Stored items:
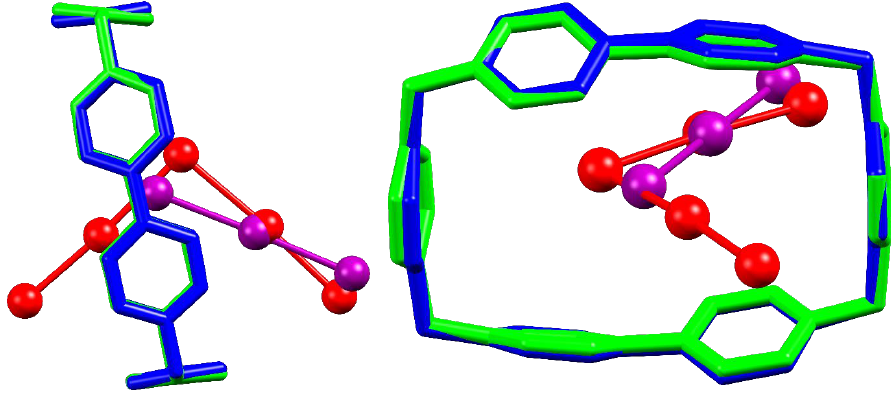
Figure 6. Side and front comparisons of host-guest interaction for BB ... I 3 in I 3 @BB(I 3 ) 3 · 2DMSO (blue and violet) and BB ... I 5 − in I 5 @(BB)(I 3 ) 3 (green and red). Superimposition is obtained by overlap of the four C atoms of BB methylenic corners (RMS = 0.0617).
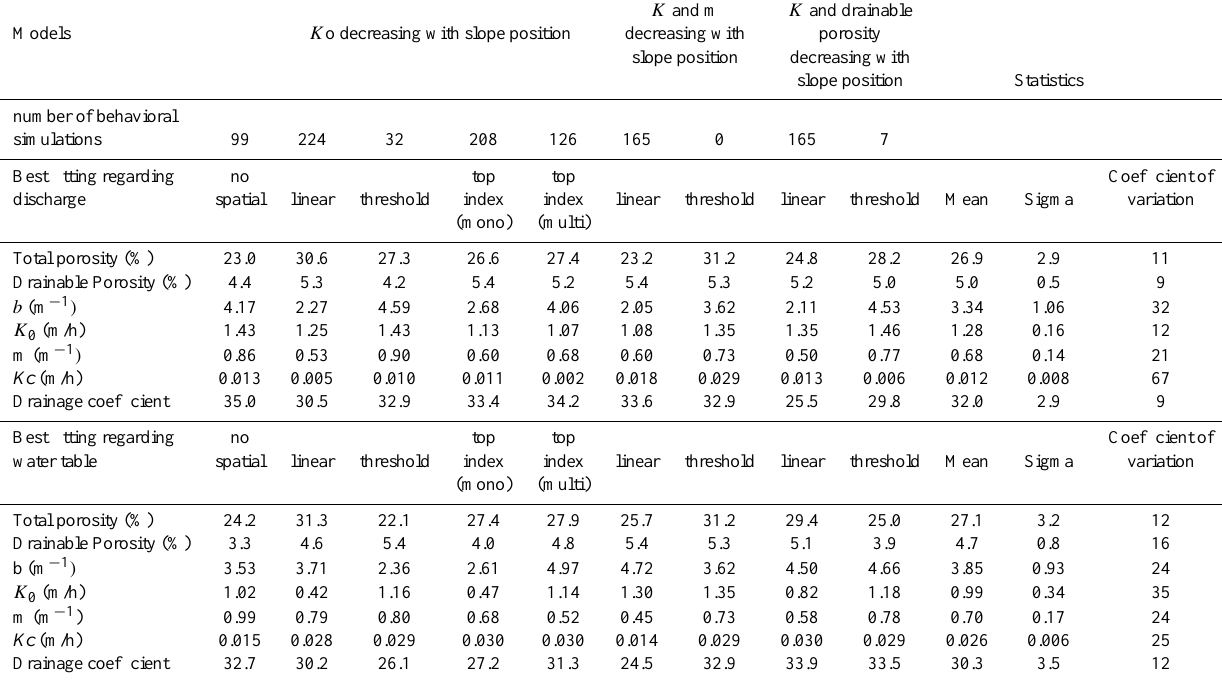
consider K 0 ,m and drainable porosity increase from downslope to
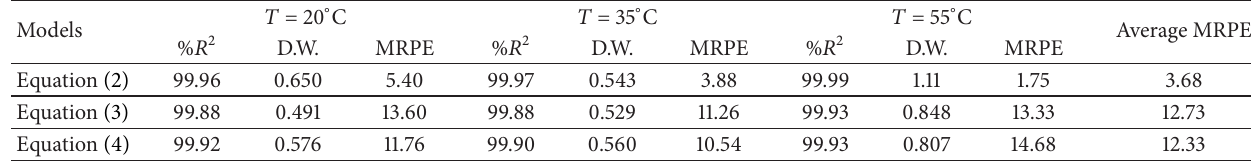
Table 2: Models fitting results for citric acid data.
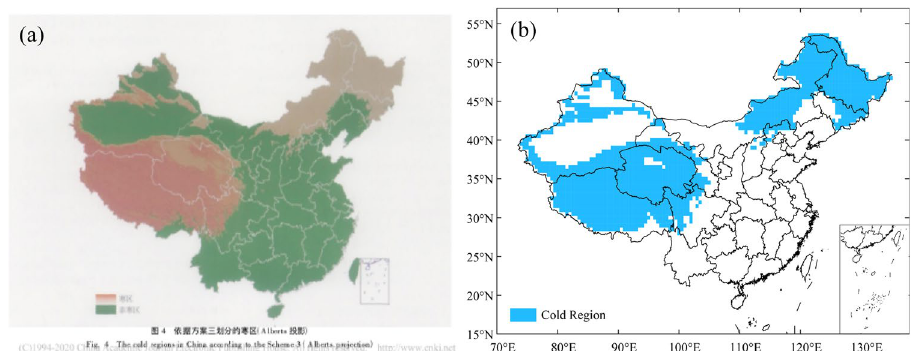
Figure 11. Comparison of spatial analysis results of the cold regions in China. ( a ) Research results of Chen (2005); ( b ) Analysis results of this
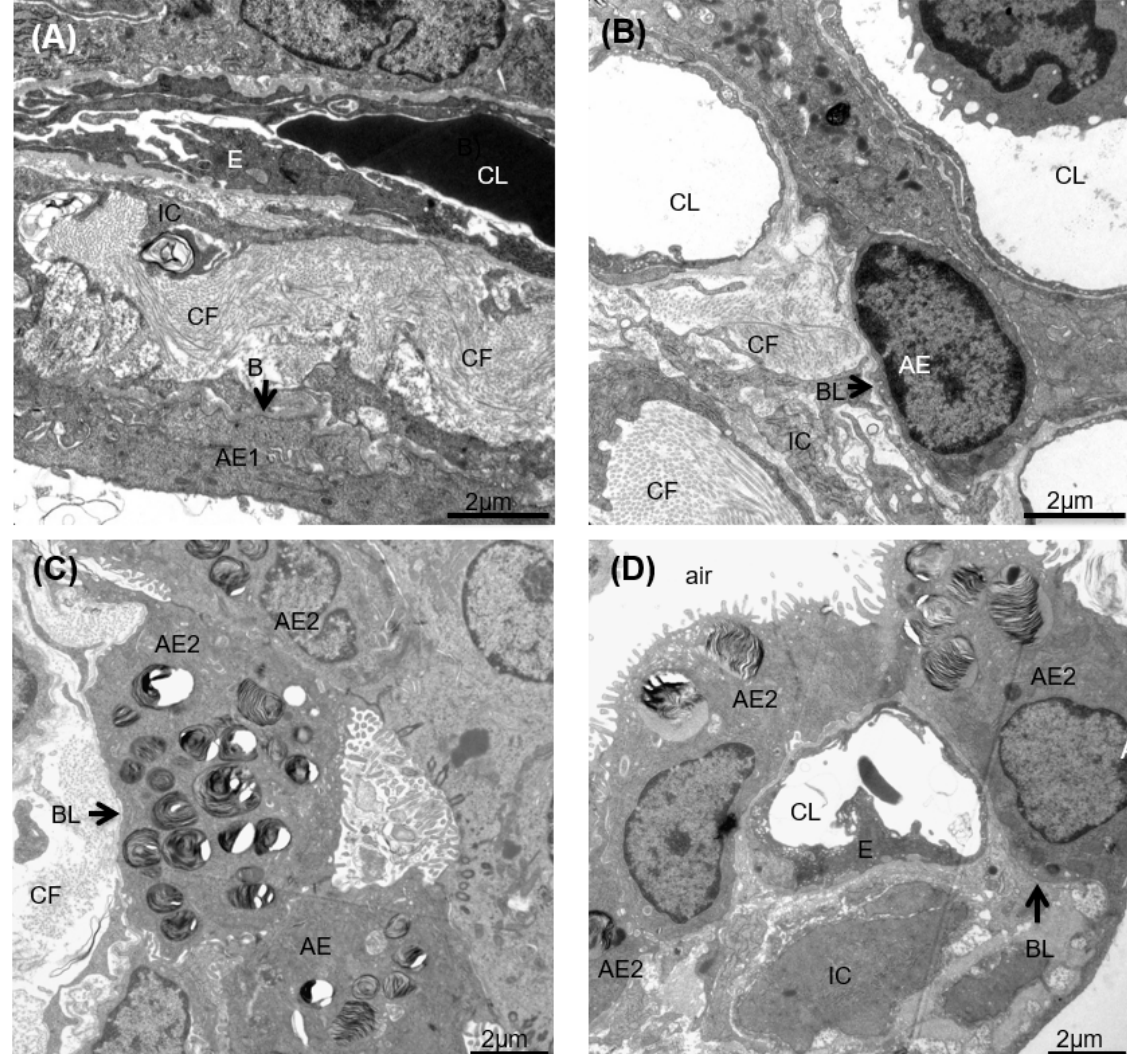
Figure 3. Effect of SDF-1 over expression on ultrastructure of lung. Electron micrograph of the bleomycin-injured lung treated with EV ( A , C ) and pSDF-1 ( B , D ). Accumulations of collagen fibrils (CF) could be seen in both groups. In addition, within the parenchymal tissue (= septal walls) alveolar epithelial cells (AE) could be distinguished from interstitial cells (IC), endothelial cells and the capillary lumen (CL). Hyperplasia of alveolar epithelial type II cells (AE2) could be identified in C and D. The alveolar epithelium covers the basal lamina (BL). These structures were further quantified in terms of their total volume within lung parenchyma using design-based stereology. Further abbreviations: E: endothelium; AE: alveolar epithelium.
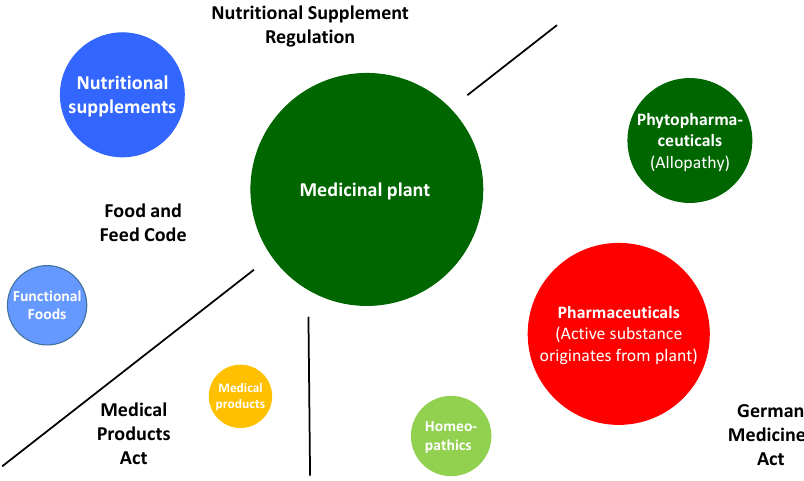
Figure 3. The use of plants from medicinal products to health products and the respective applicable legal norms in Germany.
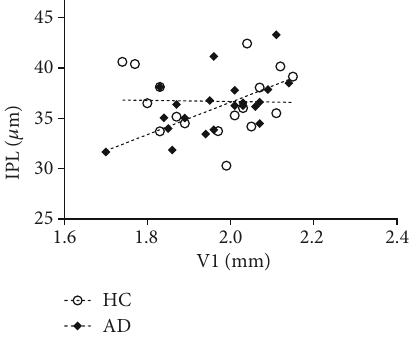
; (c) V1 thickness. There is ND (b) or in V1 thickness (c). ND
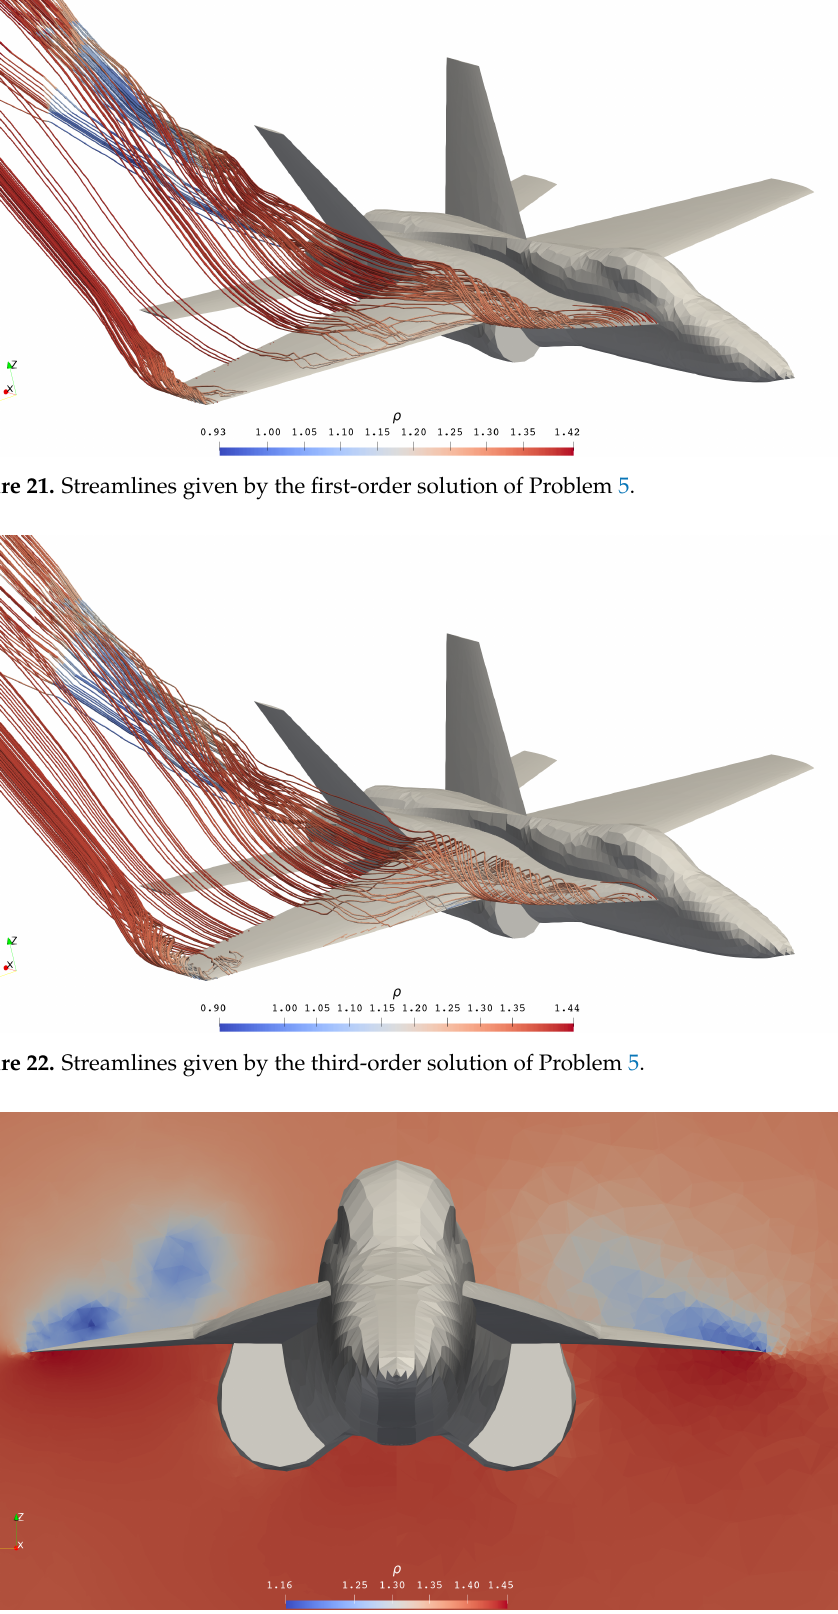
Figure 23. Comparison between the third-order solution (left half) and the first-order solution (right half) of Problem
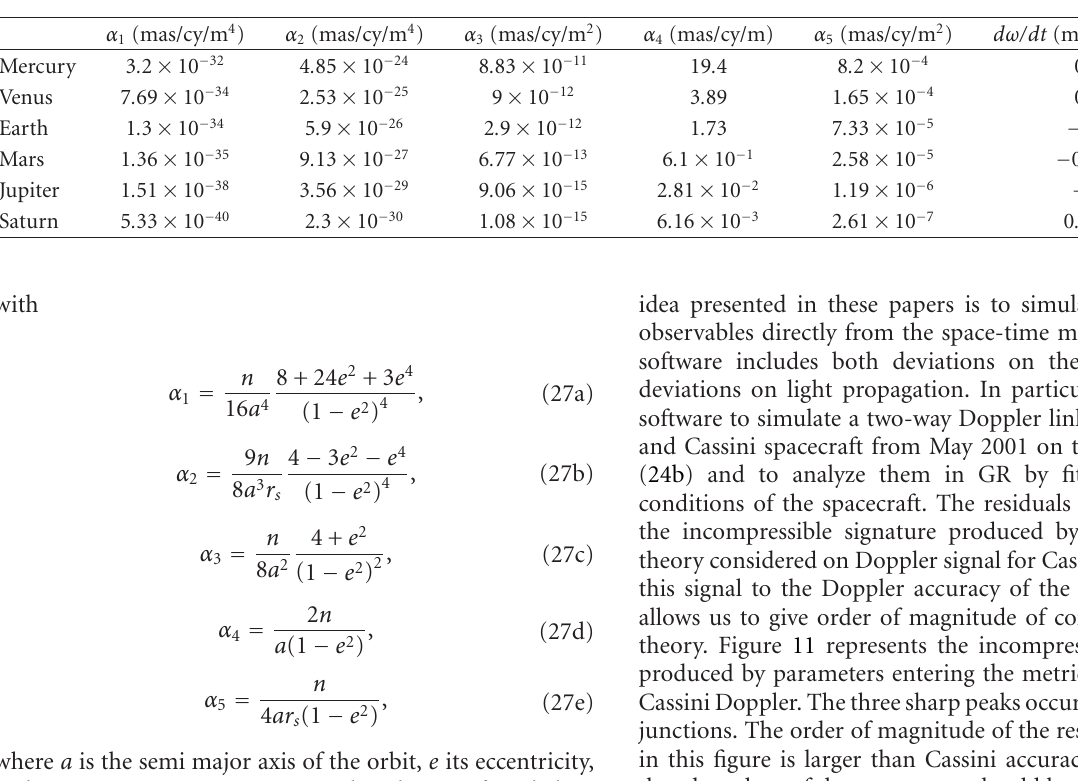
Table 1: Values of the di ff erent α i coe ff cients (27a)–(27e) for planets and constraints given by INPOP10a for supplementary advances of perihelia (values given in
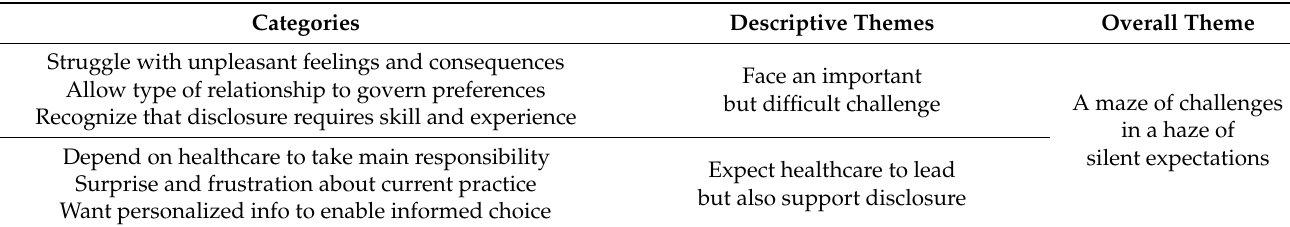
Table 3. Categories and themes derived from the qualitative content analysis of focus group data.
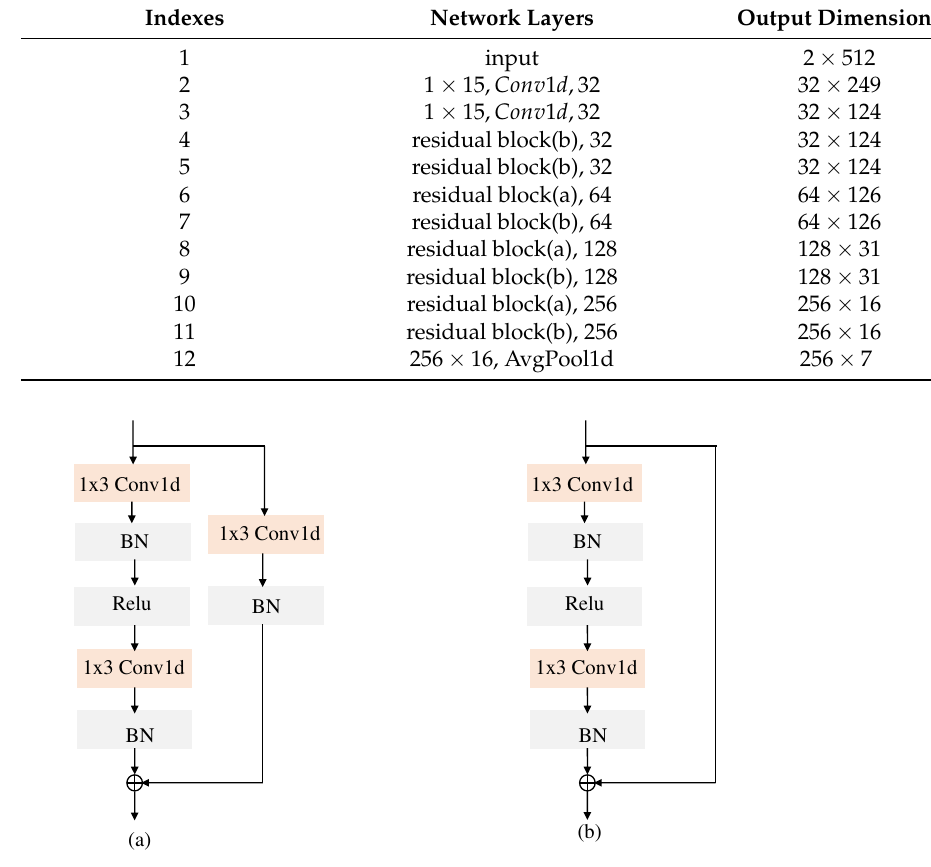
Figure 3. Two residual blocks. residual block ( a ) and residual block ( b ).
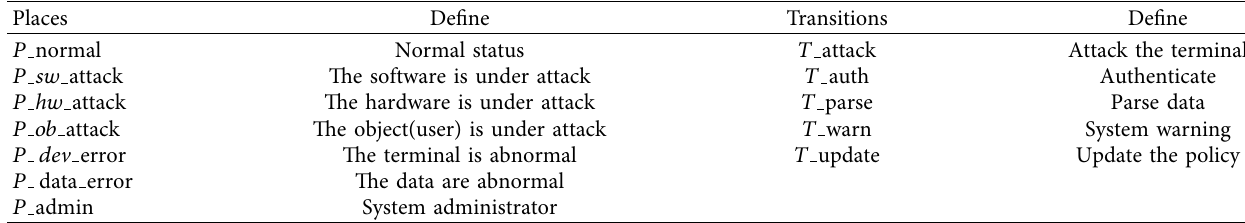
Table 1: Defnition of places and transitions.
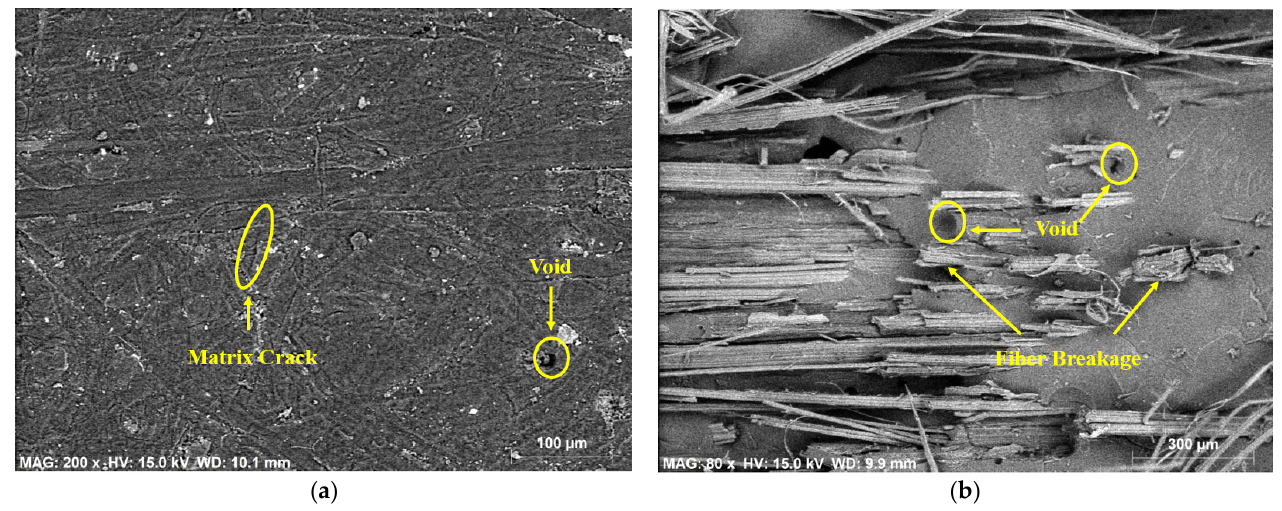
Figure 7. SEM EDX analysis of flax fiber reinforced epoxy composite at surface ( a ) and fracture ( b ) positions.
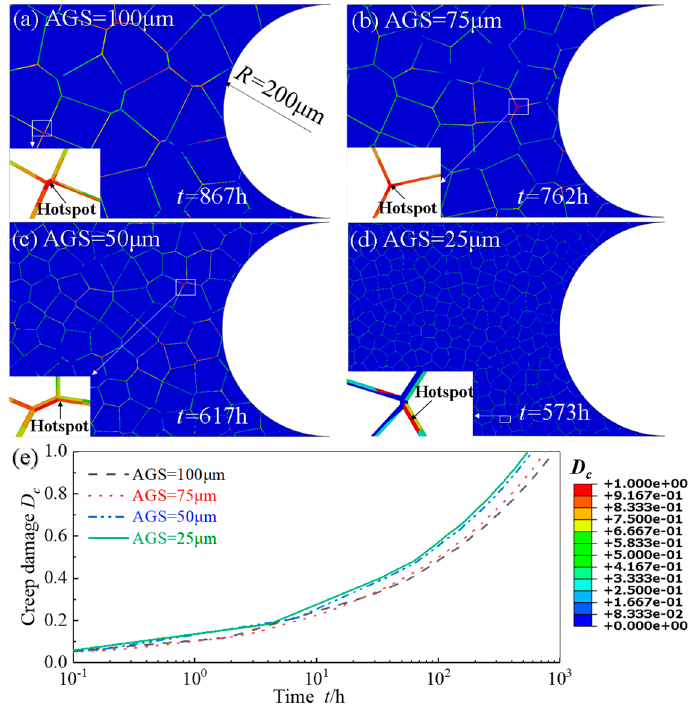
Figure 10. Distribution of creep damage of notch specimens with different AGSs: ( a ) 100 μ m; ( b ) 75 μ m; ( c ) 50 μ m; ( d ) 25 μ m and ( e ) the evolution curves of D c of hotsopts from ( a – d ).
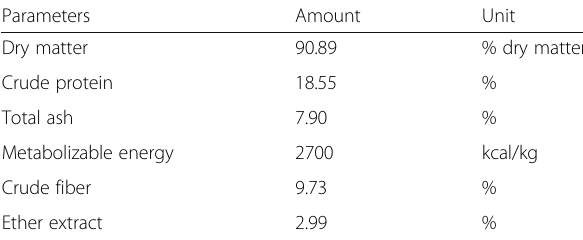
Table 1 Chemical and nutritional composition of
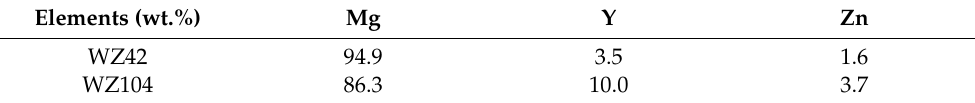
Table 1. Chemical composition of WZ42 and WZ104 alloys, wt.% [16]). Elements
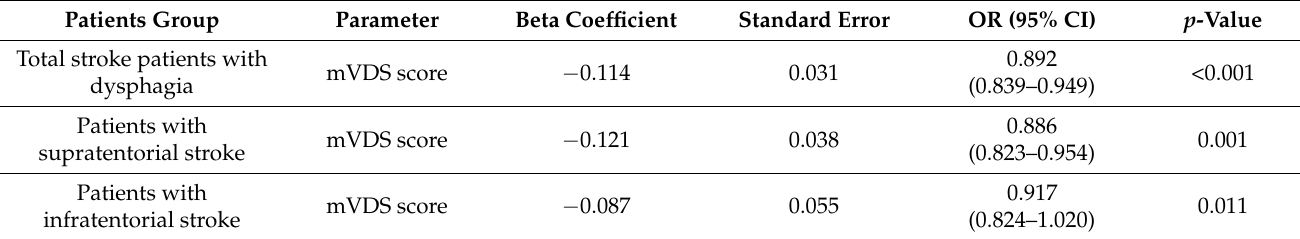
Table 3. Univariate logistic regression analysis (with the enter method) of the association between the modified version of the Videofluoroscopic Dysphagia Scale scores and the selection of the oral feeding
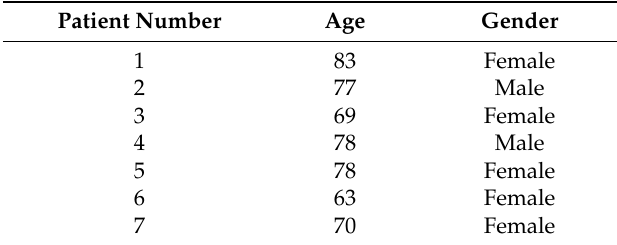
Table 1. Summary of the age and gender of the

WHAT YOU NEED TO DO: Lines above that have "composition": copy each of them.

RESULT:
Table 1 Chemical and nutritional composition of
Table 1. Chemical composition of WZ42 and WZ104 alloys, wt.% [16]). Elements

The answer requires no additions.